— ASSIGNED TASK —
Rewrite the passage of the article about the Attructure game that opens with the words containing "The demonstration showed" and closes with "how to move.", changing "prototype" to "demo" throughout that passage.

— PROVIDED TEXT —
A game from the team that offended Studio Ghibli’s Hayao Miyazaki with its AI zombie animation is out next week
The viral clip from 10 years ago had Miyazaki call its work “an insult to life itself”

The company behind a famous viral clip that saw it offending animation legend Hayao Miyazaki has a game out next week.
The clip, from a Japanese TV show which aired back in 2016, showed the CEO of Tokyo-based company Attructure demonstrating an animation prototype to the Studio Ghibli co-founder, who looked on stony-faced.
The demonstration showed a creature, which looked like a zombie, using machine learning to figure out how to move itself across a room, rather than have an animator create the movement for it.
The video went viral for the awkward moment where Miyazaki says the animation insults him because it reminds him of his disabled friend, and calls the prototype “an insult to life itself” – a statement which leaves Attructure’s CEO looking mortified.
Now (as spotted by Automaton) Attructure is releasing ANLIFE: Motion-Learning Life Evolution, a game which appears to have evolved from the tech seen in that prototype.
The game features creatures made out blocks, which “shuffle around awkwardly under a physics engine” as they learn how to move.

[Stored dataset items]
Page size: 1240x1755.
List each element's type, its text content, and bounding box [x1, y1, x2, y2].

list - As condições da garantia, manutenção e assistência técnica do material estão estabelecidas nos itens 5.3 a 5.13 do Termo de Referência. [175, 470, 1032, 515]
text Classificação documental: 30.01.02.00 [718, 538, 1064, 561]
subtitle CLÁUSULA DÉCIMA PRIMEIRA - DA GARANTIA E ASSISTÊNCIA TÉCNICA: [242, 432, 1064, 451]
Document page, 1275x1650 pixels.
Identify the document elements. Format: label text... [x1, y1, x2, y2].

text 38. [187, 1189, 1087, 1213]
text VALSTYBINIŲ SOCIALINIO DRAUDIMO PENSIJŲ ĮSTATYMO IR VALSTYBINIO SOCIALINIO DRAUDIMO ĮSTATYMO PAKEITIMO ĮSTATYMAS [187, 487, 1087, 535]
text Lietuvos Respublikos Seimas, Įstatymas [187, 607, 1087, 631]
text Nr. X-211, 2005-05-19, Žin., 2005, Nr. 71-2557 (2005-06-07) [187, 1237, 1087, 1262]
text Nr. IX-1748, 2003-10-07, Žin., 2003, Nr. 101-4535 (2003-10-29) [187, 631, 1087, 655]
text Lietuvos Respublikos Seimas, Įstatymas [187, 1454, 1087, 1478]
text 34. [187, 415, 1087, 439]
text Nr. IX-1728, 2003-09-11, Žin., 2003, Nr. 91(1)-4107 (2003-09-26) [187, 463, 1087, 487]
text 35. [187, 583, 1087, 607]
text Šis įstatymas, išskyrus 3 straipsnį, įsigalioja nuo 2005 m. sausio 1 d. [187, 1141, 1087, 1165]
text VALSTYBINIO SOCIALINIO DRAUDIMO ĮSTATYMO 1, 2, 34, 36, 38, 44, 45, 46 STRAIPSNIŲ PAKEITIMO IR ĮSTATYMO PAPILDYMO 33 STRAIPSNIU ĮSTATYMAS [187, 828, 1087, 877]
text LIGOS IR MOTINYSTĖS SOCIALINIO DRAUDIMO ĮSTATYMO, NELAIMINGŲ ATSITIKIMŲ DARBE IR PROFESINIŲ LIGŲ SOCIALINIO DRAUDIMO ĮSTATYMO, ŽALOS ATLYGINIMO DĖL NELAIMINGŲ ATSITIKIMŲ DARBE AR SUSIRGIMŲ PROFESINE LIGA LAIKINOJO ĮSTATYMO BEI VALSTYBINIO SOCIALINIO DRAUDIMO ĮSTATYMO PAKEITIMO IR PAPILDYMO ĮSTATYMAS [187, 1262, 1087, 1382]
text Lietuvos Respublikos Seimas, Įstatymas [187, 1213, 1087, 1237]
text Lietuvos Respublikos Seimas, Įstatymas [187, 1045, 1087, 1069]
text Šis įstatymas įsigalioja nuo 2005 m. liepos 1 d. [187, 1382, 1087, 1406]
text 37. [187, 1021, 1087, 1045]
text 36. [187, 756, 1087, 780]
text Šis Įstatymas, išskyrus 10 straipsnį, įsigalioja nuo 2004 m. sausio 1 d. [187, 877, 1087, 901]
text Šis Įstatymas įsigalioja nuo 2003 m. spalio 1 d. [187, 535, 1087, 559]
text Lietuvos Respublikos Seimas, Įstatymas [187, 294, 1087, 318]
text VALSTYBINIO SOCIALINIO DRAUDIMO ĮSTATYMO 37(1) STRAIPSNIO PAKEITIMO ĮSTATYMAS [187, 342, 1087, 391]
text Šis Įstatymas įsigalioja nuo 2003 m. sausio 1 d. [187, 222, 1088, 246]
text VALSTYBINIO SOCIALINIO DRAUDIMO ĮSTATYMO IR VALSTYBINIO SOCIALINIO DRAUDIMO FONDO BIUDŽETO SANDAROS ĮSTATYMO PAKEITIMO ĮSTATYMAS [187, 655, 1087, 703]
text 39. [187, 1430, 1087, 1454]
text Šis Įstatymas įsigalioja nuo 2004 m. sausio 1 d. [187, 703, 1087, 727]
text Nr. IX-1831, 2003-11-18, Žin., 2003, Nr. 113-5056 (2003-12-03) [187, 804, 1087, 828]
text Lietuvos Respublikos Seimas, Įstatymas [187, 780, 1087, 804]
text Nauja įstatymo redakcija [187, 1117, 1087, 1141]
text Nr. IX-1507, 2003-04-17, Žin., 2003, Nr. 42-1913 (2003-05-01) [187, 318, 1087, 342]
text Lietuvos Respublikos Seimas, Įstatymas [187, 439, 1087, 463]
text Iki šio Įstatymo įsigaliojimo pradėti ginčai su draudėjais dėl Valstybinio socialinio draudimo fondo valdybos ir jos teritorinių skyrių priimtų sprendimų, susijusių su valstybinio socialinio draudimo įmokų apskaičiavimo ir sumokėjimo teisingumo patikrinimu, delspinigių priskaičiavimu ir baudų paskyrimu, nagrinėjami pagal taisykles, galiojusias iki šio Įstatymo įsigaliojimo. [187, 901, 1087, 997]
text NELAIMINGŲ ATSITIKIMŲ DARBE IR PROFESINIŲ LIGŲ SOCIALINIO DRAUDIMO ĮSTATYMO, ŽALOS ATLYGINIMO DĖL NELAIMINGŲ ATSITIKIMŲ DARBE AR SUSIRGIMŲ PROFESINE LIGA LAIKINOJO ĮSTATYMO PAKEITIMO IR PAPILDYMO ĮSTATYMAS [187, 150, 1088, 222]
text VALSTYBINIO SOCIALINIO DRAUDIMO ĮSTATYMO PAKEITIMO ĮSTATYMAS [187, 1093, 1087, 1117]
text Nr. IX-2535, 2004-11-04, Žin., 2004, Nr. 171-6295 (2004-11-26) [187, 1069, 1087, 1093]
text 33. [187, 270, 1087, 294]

— SOLUTION FOR THIS EXERCISE —
The demonstration showed a creature, which looked like a zombie, using machine learning to figure out how to move itself across a room, rather than have an animator create the movement for it.
The video went viral for the awkward moment where Miyazaki says the animation insults him because it reminds him of his disabled friend, and calls the demo “an insult to life itself” – a statement which leaves Attructure’s CEO looking mortified.
Now (as spotted by Automaton) Attructure is releasing ANLIFE: Motion-Learning Life Evolution, a game which appears to have evolved from the tech seen in that demo.
The game features creatures made out blocks, which “shuffle around awkwardly under a physics engine” as they learn how to move.